The CHP honored Perez with the Medal of Distinction. Perez and another man, Vidal Flores, were passing motorists and worked together on the fatal accident scene to save two residents who had been trapped in the truck. Flores is from out of the area and will receive a similar distinction at a later date, according to the CHP.
Parker spoke at the ceremony and noted the rarity of the honor, how in his 20 years working in the area the office had never handed out the Medal of Distinction.
Perez attended with his family, including wife Marie and two boys. Perez, a corporate jet pilot raised by farmworkers in Salinas, received honors from State Sen. Bill Monning’s office and Assemblywoman Anna Caballero’s office during the ceremony as well.
Before Perez retold the story at the gathering, Parker read from what he called a “Superior Effort Act Citation.”

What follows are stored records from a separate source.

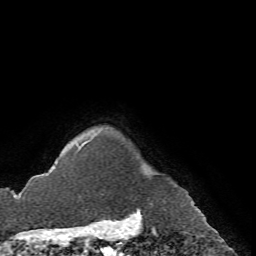
Breast MRI (dynamic contrast-enhanced), one axial slice. Slice 66 of 72 in the series (ordered by position). Cropped to one breast. Dynamic contrast-enhanced series, time point 2 of 7 at this slice position (early post-contrast). 1.5 T. TE 4.2 ms, TR 8.7 ms. 2.2 mm slice thickness. 256 × 256 image matrix, field of view 180 × 180 mm. Female patient.
Structures marked on this image (semi-automatically segmented with operator editing):
- enhancing-tissue mask used for the functional tumour volume (all voxels passing the contrast-enhancement thresholds inside the analysis volume; usually the tumour): box from (x=77, y=138) to (x=93, y=151) px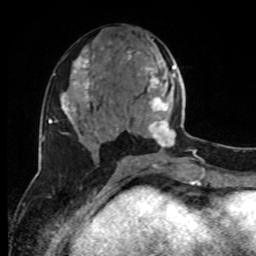
Breast MRI, one axial slice. Slice 39 of 80 in the series (ordered by position). Cropped to one breast. Dynamic contrast-enhanced series, time point 2 of 8 at this slice position (early post-contrast). 1.5 T. TE 4.2 ms, TR 7 ms. 2 mm slice thickness. 256 × 256 image matrix, field of view 170 × 170 mm. Female patient.
Annotated regions visible in this slice (semi-automatic segmentation, software-assisted and operator-edited):
- enhancing-tissue mask used for the functional tumour volume (all voxels passing the contrast-enhancement thresholds inside the analysis volume; usually the tumour): bounding box <127,51,192,160> (left, top, right, bottom; pixels)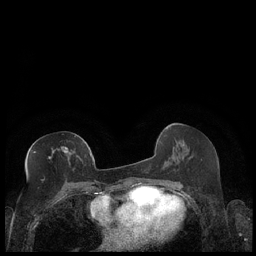
Breast MRI (dynamic contrast-enhanced), one axial slice; slice 96 of 248 in the series (ordered by position); dynamic contrast-enhanced series, time point 2 of 7 at this slice position (early post-contrast); 1.5 T; TE 1.9 ms, TR 4.2 ms; 0.8 mm slice thickness; 256 × 256 image matrix, field of view 320 × 320 mm. Female patient.
Structures marked on this image (semi-automatic segmentation, software-assisted and operator-edited):
- enhancing-tissue mask used for the functional tumour volume (all voxels passing the contrast-enhancement thresholds inside the analysis volume; usually the tumour): bounding box (x1, y1, x2, y2) in pixels: (33, 146, 68, 159)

Parker recalled how Perez immediately stopped at the scene of the traffic collision, observed the trapped passengers—with one slumped over the steering wheel—and worked with Flores to pull them to safety.
“Absent your selfless actions, the occupants trapped inside the burning Ford would not have survived,” Parker said. “You are commended for your heroic actions, which saved the lives of two motorists. On behalf of the California Highway Patrol and the two people you saved, thank you very much for your brave and selfless actions.”
Perez, who graduated from San Jose State and has lived in the region his whole life, told reporters he was just hoping he’d have enough time to get the passengers out.
“They were not going to get out on their own,” he said.
He said it was a huge mess on the scene with debris everywhere. He was also there to comfort the mother whose daughter died in the accident.
“We were talking to her the whole time before the paramedics came and the CHP officers came,” he said. “We were just trying to keep them calm.”
As for his own family background, he mentioned having seven siblings.
“My parents were field workers. They worked hard so that we could get ahead,” he said, noting how most of his siblings went to college and became professionals. “They instilled in us hard work and helping others.”
He has not had contact with the two people he helped to save, but Parker pointed out those residents of the Los Banos area are doing well.
Perez’s own wife beamed with pride through the ceremony while taking video on her phone for the family’s keepsake.
“The fire starting in the engine, that was definitely a huge concern when I heard that,” she said. “So I’m extremely thankful that he was OK and that he was able to save those two people from that truck. It’s just unfortunate that there was a fatality at the scene, but it could’ve been worse.”
The honoree said he was thankful for the recognition from the CHP.
“Well, I appreciate it,” he said. “It’s a very nice gesture.”